= Mecenas =

Mecenas is a conventional courtesy title in modern Polish used to address individuals performing legal professions or authorized to represent others in court. This title is exclusive to Poland.

In the 16th century, lawyers were called "procuratores mercenarii," meaning "paid legal representatives," distinguishing them from "non-professional" representatives referred to as "procuratores." Most sources agree that the term "Mecenas" comes from Gaius Maecenas, an important patron for the poets Horace and Virgil. Another theory is that it evolved from "procuratores mercenarii," with the first part and the "r" sound in the second word being eliminated. It was already in use in the 18th century and became widespread in the 19th century.

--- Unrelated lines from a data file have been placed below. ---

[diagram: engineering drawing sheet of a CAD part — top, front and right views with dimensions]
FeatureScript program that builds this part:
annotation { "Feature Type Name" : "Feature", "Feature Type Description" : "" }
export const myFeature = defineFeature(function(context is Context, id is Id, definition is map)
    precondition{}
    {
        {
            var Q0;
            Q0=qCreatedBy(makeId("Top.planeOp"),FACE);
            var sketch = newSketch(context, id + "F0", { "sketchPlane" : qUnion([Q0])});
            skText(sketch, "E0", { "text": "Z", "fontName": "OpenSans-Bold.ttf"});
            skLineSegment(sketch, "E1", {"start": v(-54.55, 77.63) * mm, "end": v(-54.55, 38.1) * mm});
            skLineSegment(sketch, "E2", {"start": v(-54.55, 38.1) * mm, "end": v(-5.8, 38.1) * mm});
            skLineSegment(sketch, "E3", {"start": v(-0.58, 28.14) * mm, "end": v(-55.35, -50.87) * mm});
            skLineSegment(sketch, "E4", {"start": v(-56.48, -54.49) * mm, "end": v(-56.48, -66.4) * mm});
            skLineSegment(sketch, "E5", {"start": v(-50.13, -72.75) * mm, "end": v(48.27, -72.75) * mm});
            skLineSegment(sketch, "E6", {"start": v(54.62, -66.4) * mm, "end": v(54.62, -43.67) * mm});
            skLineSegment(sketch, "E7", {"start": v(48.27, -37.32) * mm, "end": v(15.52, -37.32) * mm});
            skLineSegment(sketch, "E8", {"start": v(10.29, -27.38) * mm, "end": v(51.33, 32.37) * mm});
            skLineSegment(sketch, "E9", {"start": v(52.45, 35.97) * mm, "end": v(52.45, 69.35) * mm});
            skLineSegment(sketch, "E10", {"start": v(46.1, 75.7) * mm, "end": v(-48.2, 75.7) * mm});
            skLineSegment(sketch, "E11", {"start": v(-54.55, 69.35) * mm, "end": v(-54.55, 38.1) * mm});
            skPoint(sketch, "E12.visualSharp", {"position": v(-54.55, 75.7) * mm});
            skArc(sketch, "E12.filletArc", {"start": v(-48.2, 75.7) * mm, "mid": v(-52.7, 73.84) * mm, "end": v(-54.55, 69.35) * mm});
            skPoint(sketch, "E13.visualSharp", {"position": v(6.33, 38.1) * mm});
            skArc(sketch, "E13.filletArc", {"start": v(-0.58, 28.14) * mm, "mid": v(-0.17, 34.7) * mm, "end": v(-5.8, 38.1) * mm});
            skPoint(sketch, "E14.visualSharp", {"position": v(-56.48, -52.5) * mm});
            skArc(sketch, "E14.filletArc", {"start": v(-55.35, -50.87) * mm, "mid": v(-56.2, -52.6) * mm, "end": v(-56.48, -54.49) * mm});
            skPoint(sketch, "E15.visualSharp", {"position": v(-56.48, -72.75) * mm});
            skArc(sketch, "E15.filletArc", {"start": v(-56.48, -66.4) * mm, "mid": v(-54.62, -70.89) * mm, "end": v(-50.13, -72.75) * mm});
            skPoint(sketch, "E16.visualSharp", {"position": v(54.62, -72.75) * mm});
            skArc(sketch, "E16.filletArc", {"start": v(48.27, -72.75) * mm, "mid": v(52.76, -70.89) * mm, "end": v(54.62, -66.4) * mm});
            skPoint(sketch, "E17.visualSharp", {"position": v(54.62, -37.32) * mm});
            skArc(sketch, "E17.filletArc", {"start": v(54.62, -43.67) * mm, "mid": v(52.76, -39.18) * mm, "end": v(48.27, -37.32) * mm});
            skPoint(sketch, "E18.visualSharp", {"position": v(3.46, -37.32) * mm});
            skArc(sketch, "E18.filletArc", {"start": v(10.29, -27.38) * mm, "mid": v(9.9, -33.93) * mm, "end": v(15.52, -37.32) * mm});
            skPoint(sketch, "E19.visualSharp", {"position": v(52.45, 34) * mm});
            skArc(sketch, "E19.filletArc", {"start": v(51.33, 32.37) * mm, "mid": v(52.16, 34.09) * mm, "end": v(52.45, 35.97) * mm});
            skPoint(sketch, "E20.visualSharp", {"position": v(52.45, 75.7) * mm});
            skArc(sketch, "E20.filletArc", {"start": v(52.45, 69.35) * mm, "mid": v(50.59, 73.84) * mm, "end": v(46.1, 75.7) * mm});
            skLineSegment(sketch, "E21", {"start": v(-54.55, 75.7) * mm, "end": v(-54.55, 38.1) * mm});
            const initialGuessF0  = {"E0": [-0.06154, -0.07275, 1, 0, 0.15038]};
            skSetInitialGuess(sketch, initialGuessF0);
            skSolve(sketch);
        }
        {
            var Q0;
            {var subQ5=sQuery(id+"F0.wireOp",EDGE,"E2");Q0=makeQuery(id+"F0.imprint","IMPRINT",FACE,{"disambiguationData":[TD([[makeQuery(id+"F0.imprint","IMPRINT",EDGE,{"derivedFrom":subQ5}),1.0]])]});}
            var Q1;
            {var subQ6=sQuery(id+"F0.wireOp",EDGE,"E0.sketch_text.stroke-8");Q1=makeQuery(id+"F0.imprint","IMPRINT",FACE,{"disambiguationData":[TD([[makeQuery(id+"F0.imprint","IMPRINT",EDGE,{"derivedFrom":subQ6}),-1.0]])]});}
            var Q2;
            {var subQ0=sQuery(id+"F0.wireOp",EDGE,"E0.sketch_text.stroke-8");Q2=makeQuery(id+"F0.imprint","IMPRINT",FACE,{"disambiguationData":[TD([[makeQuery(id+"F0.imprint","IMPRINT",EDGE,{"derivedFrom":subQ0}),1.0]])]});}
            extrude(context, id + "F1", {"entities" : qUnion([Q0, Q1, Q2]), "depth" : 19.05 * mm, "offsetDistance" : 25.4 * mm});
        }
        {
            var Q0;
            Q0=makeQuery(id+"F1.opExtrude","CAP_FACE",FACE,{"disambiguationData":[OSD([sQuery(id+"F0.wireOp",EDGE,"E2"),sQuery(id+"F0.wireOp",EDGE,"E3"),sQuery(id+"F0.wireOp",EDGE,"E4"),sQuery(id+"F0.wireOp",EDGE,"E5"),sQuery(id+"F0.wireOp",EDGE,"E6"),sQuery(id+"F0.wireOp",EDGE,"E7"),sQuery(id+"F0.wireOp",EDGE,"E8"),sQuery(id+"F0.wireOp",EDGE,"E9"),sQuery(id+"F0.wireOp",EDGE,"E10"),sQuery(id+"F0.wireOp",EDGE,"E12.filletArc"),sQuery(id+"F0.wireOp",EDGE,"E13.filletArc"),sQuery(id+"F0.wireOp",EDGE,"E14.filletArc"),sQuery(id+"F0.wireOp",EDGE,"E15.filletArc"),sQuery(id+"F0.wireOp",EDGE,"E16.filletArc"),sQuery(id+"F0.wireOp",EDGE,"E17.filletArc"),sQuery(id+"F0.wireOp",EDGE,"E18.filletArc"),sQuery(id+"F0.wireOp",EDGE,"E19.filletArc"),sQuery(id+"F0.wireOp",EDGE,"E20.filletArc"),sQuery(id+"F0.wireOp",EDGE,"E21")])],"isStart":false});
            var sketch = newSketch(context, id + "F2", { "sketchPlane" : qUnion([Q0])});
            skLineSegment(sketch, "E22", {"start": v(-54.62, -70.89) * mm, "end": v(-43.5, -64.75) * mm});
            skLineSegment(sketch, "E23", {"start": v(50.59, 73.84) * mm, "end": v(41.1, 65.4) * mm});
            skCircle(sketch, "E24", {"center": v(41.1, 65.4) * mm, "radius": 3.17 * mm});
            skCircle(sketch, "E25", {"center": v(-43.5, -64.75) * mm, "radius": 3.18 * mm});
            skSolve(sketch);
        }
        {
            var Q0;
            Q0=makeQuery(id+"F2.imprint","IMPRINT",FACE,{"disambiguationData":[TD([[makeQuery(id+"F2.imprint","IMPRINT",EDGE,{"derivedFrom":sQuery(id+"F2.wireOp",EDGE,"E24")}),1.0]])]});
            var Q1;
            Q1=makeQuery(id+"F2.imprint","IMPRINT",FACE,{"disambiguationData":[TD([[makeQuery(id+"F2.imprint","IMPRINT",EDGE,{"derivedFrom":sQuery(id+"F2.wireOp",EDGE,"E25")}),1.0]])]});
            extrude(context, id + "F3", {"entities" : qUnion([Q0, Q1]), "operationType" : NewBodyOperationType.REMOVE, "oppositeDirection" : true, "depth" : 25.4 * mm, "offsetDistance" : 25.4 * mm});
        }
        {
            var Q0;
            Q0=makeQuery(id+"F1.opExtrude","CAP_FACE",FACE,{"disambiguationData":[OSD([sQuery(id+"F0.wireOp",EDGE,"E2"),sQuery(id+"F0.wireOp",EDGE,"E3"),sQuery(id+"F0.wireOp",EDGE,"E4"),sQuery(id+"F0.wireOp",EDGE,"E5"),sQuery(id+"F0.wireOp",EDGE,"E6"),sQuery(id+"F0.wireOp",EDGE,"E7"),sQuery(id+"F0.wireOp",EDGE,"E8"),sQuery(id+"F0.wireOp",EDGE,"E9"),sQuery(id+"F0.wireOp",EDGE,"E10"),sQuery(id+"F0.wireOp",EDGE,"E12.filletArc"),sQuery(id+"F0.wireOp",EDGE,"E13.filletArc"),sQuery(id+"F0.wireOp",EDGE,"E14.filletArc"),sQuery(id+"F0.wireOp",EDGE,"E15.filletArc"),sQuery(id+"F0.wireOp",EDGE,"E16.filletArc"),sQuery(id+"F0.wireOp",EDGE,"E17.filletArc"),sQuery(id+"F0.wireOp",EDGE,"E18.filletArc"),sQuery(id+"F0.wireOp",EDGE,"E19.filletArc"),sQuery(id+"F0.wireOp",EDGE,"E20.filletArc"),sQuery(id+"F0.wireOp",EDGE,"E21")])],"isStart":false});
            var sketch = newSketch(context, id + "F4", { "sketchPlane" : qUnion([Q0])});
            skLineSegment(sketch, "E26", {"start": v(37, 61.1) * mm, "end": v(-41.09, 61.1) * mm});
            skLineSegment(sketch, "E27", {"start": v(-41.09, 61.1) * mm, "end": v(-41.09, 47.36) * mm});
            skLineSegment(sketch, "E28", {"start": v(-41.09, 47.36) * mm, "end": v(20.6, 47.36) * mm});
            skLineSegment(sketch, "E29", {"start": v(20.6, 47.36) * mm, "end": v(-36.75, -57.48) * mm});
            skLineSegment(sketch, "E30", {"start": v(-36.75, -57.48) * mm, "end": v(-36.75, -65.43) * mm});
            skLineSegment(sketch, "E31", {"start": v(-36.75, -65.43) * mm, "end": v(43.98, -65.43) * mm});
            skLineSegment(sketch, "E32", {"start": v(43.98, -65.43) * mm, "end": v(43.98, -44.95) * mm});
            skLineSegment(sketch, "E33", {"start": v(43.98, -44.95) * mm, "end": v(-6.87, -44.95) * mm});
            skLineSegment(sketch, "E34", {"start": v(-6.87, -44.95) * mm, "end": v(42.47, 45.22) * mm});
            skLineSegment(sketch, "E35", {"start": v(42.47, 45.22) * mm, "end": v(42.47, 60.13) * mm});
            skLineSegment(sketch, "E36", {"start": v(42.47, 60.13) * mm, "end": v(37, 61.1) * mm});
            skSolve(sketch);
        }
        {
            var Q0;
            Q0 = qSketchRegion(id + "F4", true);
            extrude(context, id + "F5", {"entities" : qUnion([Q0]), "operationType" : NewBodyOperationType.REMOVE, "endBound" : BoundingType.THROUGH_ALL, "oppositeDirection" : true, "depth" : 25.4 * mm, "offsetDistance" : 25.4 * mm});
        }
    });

The title of "Mecenas" is purely a courtesy title and is not legally protected. It is most often applied to the most common legal professions: advocates (adwokat), attorneys-at-law (radca prawny), and also to trainees (aplikanci) in the respective advocate and attorney-at-law programs. Nowadays, it is also used for professionals in newer legal fields, such as tax advisors (a profession created in 1996), patent attorneys (established in 2001), restructuring advisors (created in 2016 with amendments to the Civil Procedure Code, Art. 87), and legal advisors in the Prosecutor's Office of the Republic of Poland (created in 2005). Additionally, it is used in legislative work to refer to legislators.

The title may also be used for law graduates, even without completing the training program, though this practice is rarer. In 2014, the Press Office of the National Bar Council of Advocates urged that the title "Mecenas" be reserved only for advocates and attorneys-at-law, but this had no effect on the practices of the media and legal community.